Britain’s most picturesque street chosen for blockbuster movie

The Shambles, the renowned 15th century York street which attracts thousands of tourists every year, has officially been crowned Britain’s most picturesque

The Shambles attracts hoards of visitors every day [Photo: Sam Newsome]

The Shambles attracts hoards of visitors every day [Photo: Sam Newsome]

The Shambles, the renowned 15th century York street which attracts thousands of tourists every year, has officially been crowned Britain’s most picturesque.

Over 11,000 people cast their vote in the inaugural Google Street View awards last month to ensure the Shambles beat off competition from The Royal Crescent in Bath and Newcastle’s Grey Street to scoop the accolade.

Following this, it has been revealed that the unique qualities of the street have attracted Disney producers, who will film scenes from the fourth instalment of the popular Hollywood franchise, Pirates of the Caribbean: On Stranger Tides, there in September.

The film will begin its filming in Hawaii this summer, though it will no longer include Orlando Bloom and Keira Knightley.

The street, mentioned by William the Conqueror in the Domesday Book, was the centre of York’s butchers’ market until the late 19th century, with guts, offal and blood from the slaughtered animals streaming down the cobbled alley on a daily basis.

Today, the Shambles houses a blend of small craft and hobby shops, confectioners and tea rooms.

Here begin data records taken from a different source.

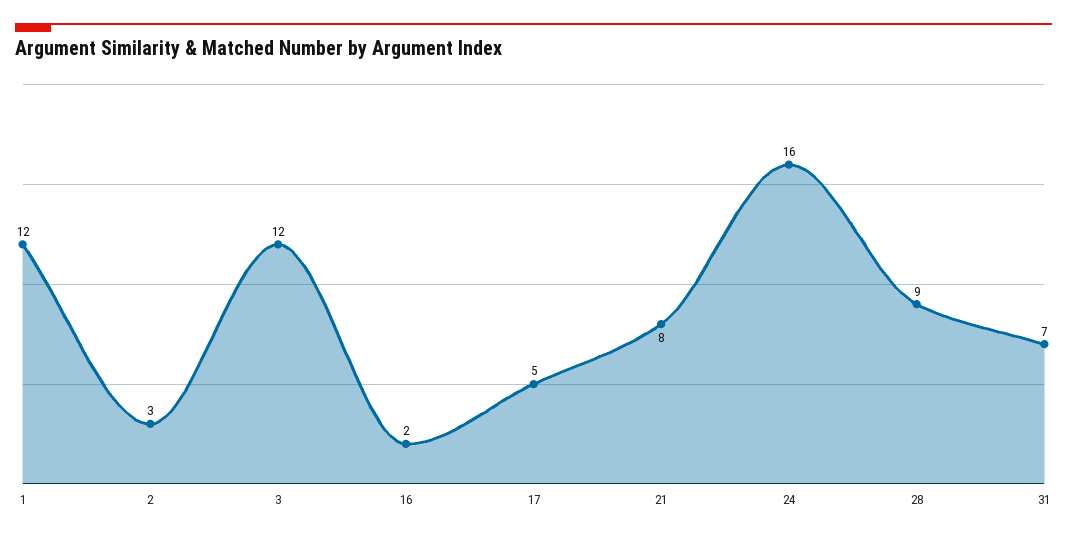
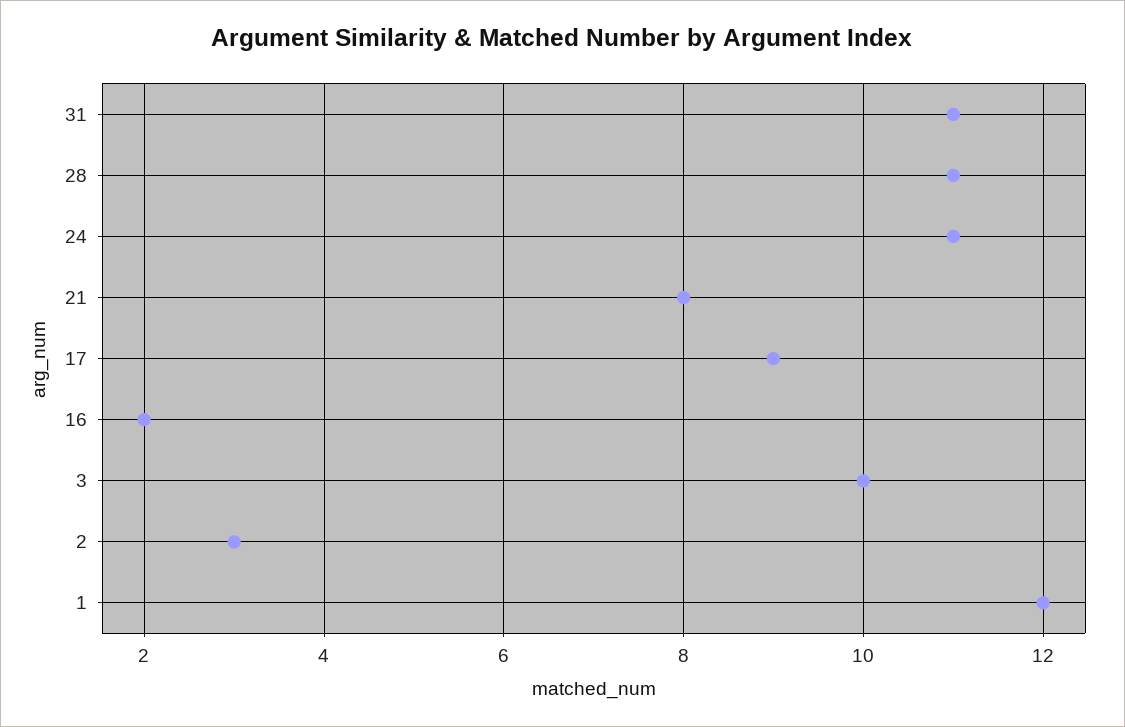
  {
    "1": 12,
    "2": 3,
-   "3": 12,
+   "3": 10,
    "16": 2,
-   "17": 5,
+   "17": 9,
    "21": 8,
-   "24": 16,
+   "24": 11,
-   "28": 9,
+   "28": 11,
-   "31": 7
+   "31": 11
  }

Ian Addyman, a partner in Past Images photography on the Shambles, who orchestrated the campaign to win the accolade, said: “This is great news, and I am delighted that the Shambles has received this award. The shopkeepers and locals have been fully behind this campaign from the start, putting signs in their shop windows and notices on the Shambles website.”

Although the street retains an appeal for visitors to the city, many businesses have struggled to make ends meet during the recent economic recession.

The Google award has provided its businesses with a publicity boost.

“We are fairly busy all year round, but the summer holidays pay for us to keep going,” said Daniel Barrett, of The Chapterhouse bookshop.

“It provides a cushion from the recession but a couple of shops have gone out of business and the high business rates don’t help.

“However, there were three or four empty shops last year and that has been reduced to just one now and as long as the Shambles continues to be a draw we can survive.”

Ed Parsons, the Geospatial Technologist for Google, stated: “The Google Street View Awards are aimed to celebrate the many fantastic streets that Britain has to offer, and the results reveal a diverse cultural landscape of food, fashion and beauty that puts the winning towns firmly on the map.”

Google will now work with Shambles shopkeepers and local residents to produce an online guide to the street, highlighting points of historical interest, including the shrine of Saint Margaret Clitherow, who was martyred in York in 1586 and canonised in 1970.

The city of York was popular in other categories too, as Stonegate came second in the Best Fashion Street category of the awards, while Fossgate finished third in the Best Foodie Street category.